• **WHAT IS BEING ASKED**: Each line of the listing is to be retyped exactly as given.

>>

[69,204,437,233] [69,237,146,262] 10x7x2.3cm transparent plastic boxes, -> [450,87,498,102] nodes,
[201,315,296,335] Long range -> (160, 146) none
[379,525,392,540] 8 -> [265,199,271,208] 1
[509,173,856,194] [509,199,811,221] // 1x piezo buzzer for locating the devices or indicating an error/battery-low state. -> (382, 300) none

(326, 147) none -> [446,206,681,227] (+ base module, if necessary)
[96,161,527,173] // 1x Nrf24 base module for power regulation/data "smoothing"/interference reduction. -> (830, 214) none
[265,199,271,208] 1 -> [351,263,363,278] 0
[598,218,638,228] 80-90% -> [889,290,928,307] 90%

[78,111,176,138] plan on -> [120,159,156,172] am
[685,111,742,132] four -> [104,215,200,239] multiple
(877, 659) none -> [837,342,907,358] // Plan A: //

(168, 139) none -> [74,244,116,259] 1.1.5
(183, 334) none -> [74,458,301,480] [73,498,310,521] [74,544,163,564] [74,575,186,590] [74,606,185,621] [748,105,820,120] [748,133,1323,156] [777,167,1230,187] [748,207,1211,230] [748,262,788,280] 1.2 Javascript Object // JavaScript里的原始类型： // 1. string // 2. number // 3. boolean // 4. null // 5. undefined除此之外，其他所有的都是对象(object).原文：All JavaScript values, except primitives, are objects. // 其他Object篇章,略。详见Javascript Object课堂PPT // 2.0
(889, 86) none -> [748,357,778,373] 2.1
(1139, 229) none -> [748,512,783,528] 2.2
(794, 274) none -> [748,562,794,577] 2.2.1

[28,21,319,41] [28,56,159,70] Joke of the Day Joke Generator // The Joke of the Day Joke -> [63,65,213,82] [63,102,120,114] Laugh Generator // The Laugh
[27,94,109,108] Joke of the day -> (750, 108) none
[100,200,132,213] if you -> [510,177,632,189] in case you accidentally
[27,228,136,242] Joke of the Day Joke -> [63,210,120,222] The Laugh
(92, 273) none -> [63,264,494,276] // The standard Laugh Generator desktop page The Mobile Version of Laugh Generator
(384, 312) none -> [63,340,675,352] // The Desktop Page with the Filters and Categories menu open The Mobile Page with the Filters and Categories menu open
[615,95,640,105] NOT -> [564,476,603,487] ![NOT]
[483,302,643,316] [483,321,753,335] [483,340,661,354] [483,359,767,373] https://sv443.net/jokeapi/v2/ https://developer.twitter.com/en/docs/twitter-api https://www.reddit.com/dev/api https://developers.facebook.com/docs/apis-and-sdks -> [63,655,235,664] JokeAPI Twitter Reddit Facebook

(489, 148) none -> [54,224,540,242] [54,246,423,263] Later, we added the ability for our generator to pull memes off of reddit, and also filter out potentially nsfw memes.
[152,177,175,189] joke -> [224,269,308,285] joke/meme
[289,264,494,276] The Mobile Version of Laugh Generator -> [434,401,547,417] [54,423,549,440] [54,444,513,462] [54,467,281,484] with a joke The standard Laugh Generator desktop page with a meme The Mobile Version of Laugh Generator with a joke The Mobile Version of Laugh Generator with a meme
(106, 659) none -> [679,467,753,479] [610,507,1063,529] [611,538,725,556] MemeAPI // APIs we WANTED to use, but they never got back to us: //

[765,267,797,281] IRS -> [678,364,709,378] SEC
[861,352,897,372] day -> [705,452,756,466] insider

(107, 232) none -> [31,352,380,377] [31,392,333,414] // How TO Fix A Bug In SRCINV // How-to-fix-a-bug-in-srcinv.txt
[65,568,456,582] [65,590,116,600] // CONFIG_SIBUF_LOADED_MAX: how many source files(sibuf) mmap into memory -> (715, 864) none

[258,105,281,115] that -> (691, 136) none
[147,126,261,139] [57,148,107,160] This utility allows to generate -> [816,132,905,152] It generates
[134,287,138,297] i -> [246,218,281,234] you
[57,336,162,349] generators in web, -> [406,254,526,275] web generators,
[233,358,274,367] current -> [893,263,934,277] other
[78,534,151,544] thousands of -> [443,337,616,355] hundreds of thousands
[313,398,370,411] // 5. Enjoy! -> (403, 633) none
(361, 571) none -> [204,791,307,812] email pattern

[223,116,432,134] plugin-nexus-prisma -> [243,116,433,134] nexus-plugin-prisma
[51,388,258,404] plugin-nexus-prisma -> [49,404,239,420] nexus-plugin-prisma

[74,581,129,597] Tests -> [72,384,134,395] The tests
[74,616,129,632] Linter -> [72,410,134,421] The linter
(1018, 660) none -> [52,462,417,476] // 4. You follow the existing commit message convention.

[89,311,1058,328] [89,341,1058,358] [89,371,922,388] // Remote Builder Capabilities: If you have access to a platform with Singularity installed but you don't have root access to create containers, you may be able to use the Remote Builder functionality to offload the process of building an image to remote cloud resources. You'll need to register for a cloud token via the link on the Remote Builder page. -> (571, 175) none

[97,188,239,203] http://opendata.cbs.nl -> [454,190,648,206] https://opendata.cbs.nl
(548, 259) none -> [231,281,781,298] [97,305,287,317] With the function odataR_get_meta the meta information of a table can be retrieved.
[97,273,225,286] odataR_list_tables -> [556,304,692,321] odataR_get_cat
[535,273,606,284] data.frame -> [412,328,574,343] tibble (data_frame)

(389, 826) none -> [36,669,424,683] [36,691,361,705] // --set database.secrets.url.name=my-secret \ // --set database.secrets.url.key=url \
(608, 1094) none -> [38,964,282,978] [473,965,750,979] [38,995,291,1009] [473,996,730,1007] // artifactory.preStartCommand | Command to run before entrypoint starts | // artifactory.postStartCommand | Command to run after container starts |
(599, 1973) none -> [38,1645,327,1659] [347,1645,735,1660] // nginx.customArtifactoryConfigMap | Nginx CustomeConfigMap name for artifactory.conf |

<<

• **RESULT OF THIS EXERCISE**:
[69,204,437,233] [69,237,146,262] 10x7x2.3cm transparent plastic boxes, -> [450,87,498,102] nodes,
[201,315,296,335] Long range -> (160, 146) none
[379,525,392,540] 8 -> [265,199,271,208] 1
[509,173,856,194] [509,199,811,221] // 1x piezo buzzer for locating the devices or indicating an error/battery-low state. -> (382, 300) none

(326, 147) none -> [446,206,681,227] (+ base module, if necessary)
[96,161,527,173] // 1x Nrf24 base module for power regulation/data "smoothing"/interference reduction. -> (830, 214) none
[265,199,271,208] 1 -> [351,263,363,278] 0
[598,218,638,228] 80-90% -> [889,290,928,307] 90%

[78,111,176,138] plan on -> [120,159,156,172] am
[685,111,742,132] four -> [104,215,200,239] multiple
(877, 659) none -> [837,342,907,358] // Plan A: //

(168, 139) none -> [74,244,116,259] 1.1.5
(183, 334) none -> [74,458,301,480] [73,498,310,521] [74,544,163,564] [74,575,186,590] [74,606,185,621] [748,105,820,120] [748,133,1323,156] [777,167,1230,187] [748,207,1211,230] [748,262,788,280] 1.2 Javascript Object // JavaScript里的原始类型： // 1. string // 2. number // 3. boolean // 4. null // 5. undefined除此之外，其他所有的都是对象(object).原文：All JavaScript values, except primitives, are objects. // 其他Object篇章,略。详见Javascript Object课堂PPT // 2.0
(889, 86) none -> [748,357,778,373] 2.1
(1139, 229) none -> [748,512,783,528] 2.2
(794, 274) none -> [748,562,794,577] 2.2.1

[28,21,319,41] [28,56,159,70] Joke of the Day Joke Generator // The Joke of the Day Joke -> [63,65,213,82] [63,102,120,114] Laugh Generator // The Laugh
[27,94,109,108] Joke of the day -> (750, 108) none
[100,200,132,213] if you -> [510,177,632,189] in case you accidentally
[27,228,136,242] Joke of the Day Joke -> [63,210,120,222] The Laugh
(92, 273) none -> [63,264,494,276] // The standard Laugh Generator desktop page The Mobile Version of Laugh Generator
(384, 312) none -> [63,340,675,352] // The Desktop Page with the Filters and Categories menu open The Mobile Page with the Filters and Categories menu open
[615,95,640,105] NOT -> [564,476,603,487] ![NOT]
[483,302,643,316] [483,321,753,335] [483,340,661,354] [483,359,767,373] https://sv443.net/jokeapi/v2/ https://developer.twitter.com/en/docs/twitter-api https://www.reddit.com/dev/api https://developers.facebook.com/docs/apis-and-sdks -> [63,655,235,664] JokeAPI Twitter Reddit Facebook

(489, 148) none -> [54,224,540,242] [54,246,423,263] Later, we added the ability for our generator to pull memes off of reddit, and also filter out potentially nsfw memes.
[152,177,175,189] joke -> [224,269,308,285] joke/meme
[289,264,494,276] The Mobile Version of Laugh Generator -> [434,401,547,417] [54,423,549,440] [54,444,513,462] [54,467,281,484] with a joke The standard Laugh Generator desktop page with a meme The Mobile Version of Laugh Generator with a joke The Mobile Version of Laugh Generator with a meme
(106, 659) none -> [679,467,753,479] [610,507,1063,529] [611,538,725,556] MemeAPI // APIs we WANTED to use, but they never got back to us: //

[765,267,797,281] IRS -> [678,364,709,378] SEC
[861,352,897,372] day -> [705,452,756,466] insider

(107, 232) none -> [31,352,380,377] [31,392,333,414] // How TO Fix A Bug In SRCINV // How-to-fix-a-bug-in-srcinv.txt
[65,568,456,582] [65,590,116,600] // CONFIG_SIBUF_LOADED_MAX: how many source files(sibuf) mmap into memory -> (715, 864) none

[258,105,281,115] that -> (691, 136) none
[147,126,261,139] [57,148,107,160] This utility allows to generate -> [816,132,905,152] It generates
[134,287,138,297] i -> [246,218,281,234] you
[57,336,162,349] generators in web, -> [406,254,526,275] web generators,
[233,358,274,367] current -> [893,263,934,277] other
[78,534,151,544] thousands of -> [443,337,616,355] hundreds of thousands
[313,398,370,411] // 5. Enjoy! -> (403, 633) none
(361, 571) none -> [204,791,307,812] email pattern

[223,116,432,134] plugin-nexus-prisma -> [243,116,433,134] nexus-plugin-prisma
[51,388,258,404] plugin-nexus-prisma -> [49,404,239,420] nexus-plugin-prisma

[74,581,129,597] Tests -> [72,384,134,395] The tests
[74,616,129,632] Linter -> [72,410,134,421] The linter
(1018, 660) none -> [52,462,417,476] // 4. You follow the existing commit message convention.

[89,311,1058,328] [89,341,1058,358] [89,371,922,388] // Remote Builder Capabilities: If you have access to a platform with Singularity installed but you don't have root access to create containers, you may be able to use the Remote Builder functionality to offload the process of building an image to remote cloud resources. You'll need to register for a cloud token via the link on the Remote Builder page. -> (571, 175) none

[97,188,239,203] http://opendata.cbs.nl -> [454,190,648,206] https://opendata.cbs.nl
(548, 259) none -> [231,281,781,298] [97,305,287,317] With the function odataR_get_meta the meta information of a table can be retrieved.
[97,273,225,286] odataR_list_tables -> [556,304,692,321] odataR_get_cat
[535,273,606,284] data.frame -> [412,328,574,343] tibble (data_frame)

(389, 826) none -> [36,669,424,683] [36,691,361,705] // --set database.secrets.url.name=my-secret \ // --set database.secrets.url.key=url \
(608, 1094) none -> [38,964,282,978] [473,965,750,979] [38,995,291,1009] [473,996,730,1007] // artifactory.preStartCommand | Command to run before entrypoint starts | // artifactory.postStartCommand | Command to run after container starts |
(599, 1973) none -> [38,1645,327,1659] [347,1645,735,1660] // nginx.customArtifactoryConfigMap | Nginx CustomeConfigMap name for artifactory.conf |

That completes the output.